6. Goodbye Pork Pie (1981) – New Zealand

Goodbye Pork Pie (1981)
Image Credit: Geoff Murphy.

Goodbye Pork Pie is New Zealand’s cult classic, celebrated for its charmingly chaotic road trip adventure. Its iconic status in the country’s film history lies in its free-spirited portrayal of Kiwi life, replete with humor and the thrill of the open road.

7. Bon Cop, Bad Cop (2006) – Canada

Bon Cop, Bad Cop (2006)
Image Credit: Alliance Atlantis Vivafilm.

A Canadian gem, Bon Cop, Bad Cop blends humor and crime-thriller elements while deftly exploring the cultural dynamics between English-speaking and French-speaking Canadians. It resonates with Canadians because it can laugh at themselves while celebrating their bilingual identity. One Canadian explains why this is their favorite movie from their home country, “because of how amazingly well it nails the Anglo-Franco relationship in Canada and all of its hilarious quirks and weird subtleties.”

8. [REC] (2007) – Spain

Image Credit: Filmax.

[REC] redefined the horror genre, making it Spain’s proudest contribution to world cinema. Its found footage style and relentless suspense captivate audiences. This film showcases Spain’s ability to evoke terror and unease while drawing from the rich tapestry of its history and culture.

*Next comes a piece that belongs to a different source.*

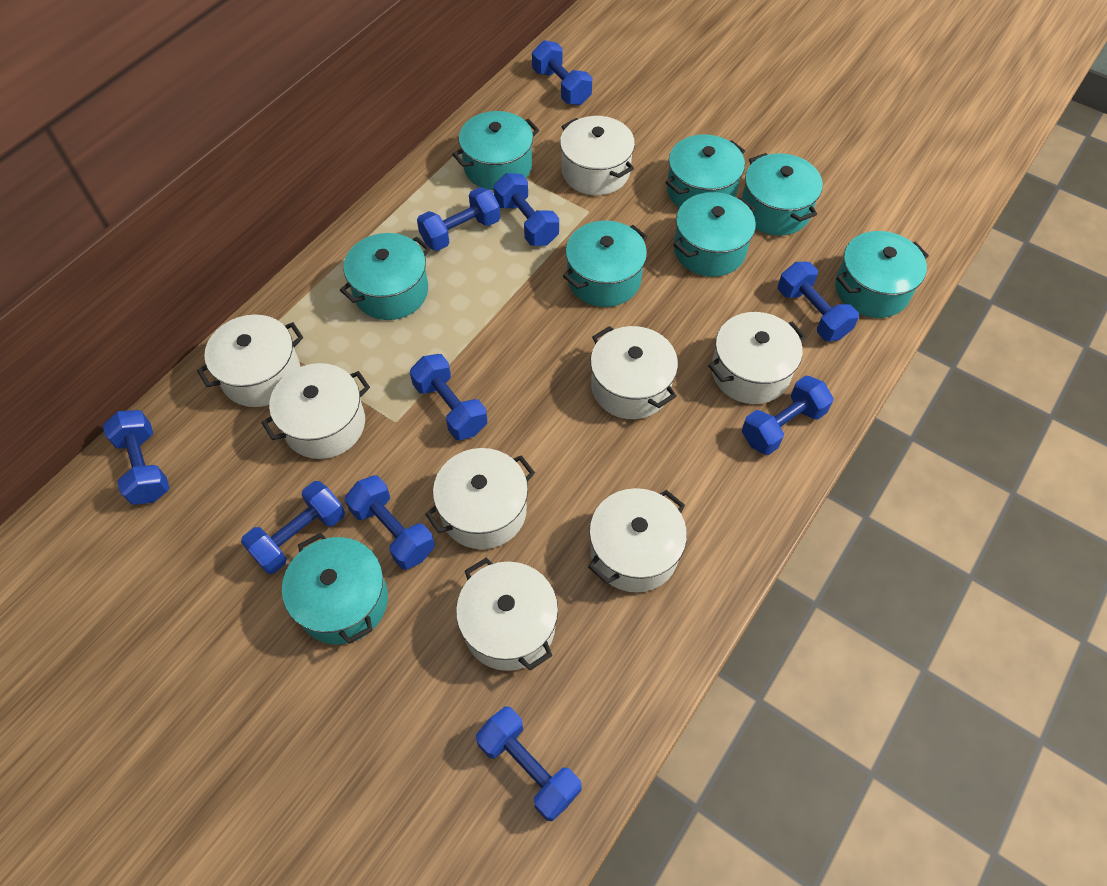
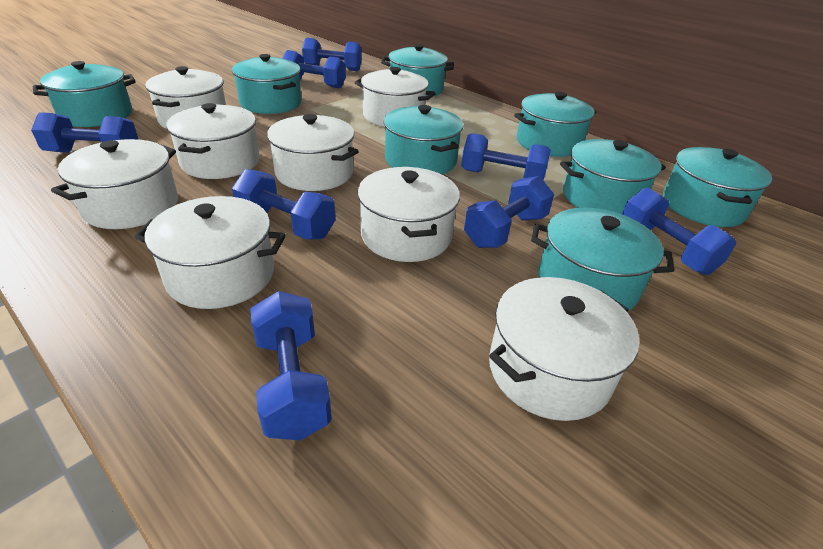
blue dumbbell: [102,410,170,505] [241,481,345,574] [345,476,435,570] [410,354,488,440] [417,187,500,251] [476,707,582,821] [493,173,559,246] [532,40,592,105] [742,376,833,455] [778,262,859,341] = 10 -> [31,112,138,153] [232,169,335,240] [250,291,332,440] [282,50,346,89] [302,38,362,71] [461,133,551,181] [464,176,554,248] [622,187,736,275] = 8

9. Hot Fuzz (2007) – England

Hot Fuzz(2007)
Image Credit: Universal Pictures.

Hot Fuzz is a British comedy masterpiece, appreciated for its satirical take on small-town life and the country’s love for quirky humor. It affectionately parodies the quintessential British village while paying homage to the nation’s love for law and order. “It’s quintessentially English, stars some of the greats of British acting over the past 70 years, has a watertight script and some of the best editing I’ve ever seen,” says a fellow Brit.

10. In the Mood for Love (2000) – Hong Kong

In the Mood for Love (2000)
Image Credit: Océan Films.

Wong Kar-wai’s In the Mood for Love is a testament to Hong Kong’s mastery of capturing unspoken emotions’ beauty. Its stunning visuals and melancholic storytelling perfectly encapsulate the city’s aura of mystery and romance.

11. Lion (2016) – Australia

Lion (2016)
Image Credit: Transmission Films.

Lion is Australia’s heartwarming tale of identity and belonging, resonating deeply with audiences. Its global success lies in its powerful portrayal of an adopted Indian boy’s quest to find his roots, reflecting the multicultural fabric of modern Australia.

12. In Bruges (2008) – Ireland

In Bruges (2008)
Image Credit: Universal Pictures.

In Bruges is a darkly comedic masterpiece celebrating Irish storytelling’s unique charm. With a blend of humor, melancholy, and memorable characters, it captures Ireland’s ability to create a compelling narrative that leaves a lasting impression on its viewers. The most iconic Irish films seem always to star Brandon Gleeson, and they’re always the funniest films you’ve ever seen, yet at once, profound.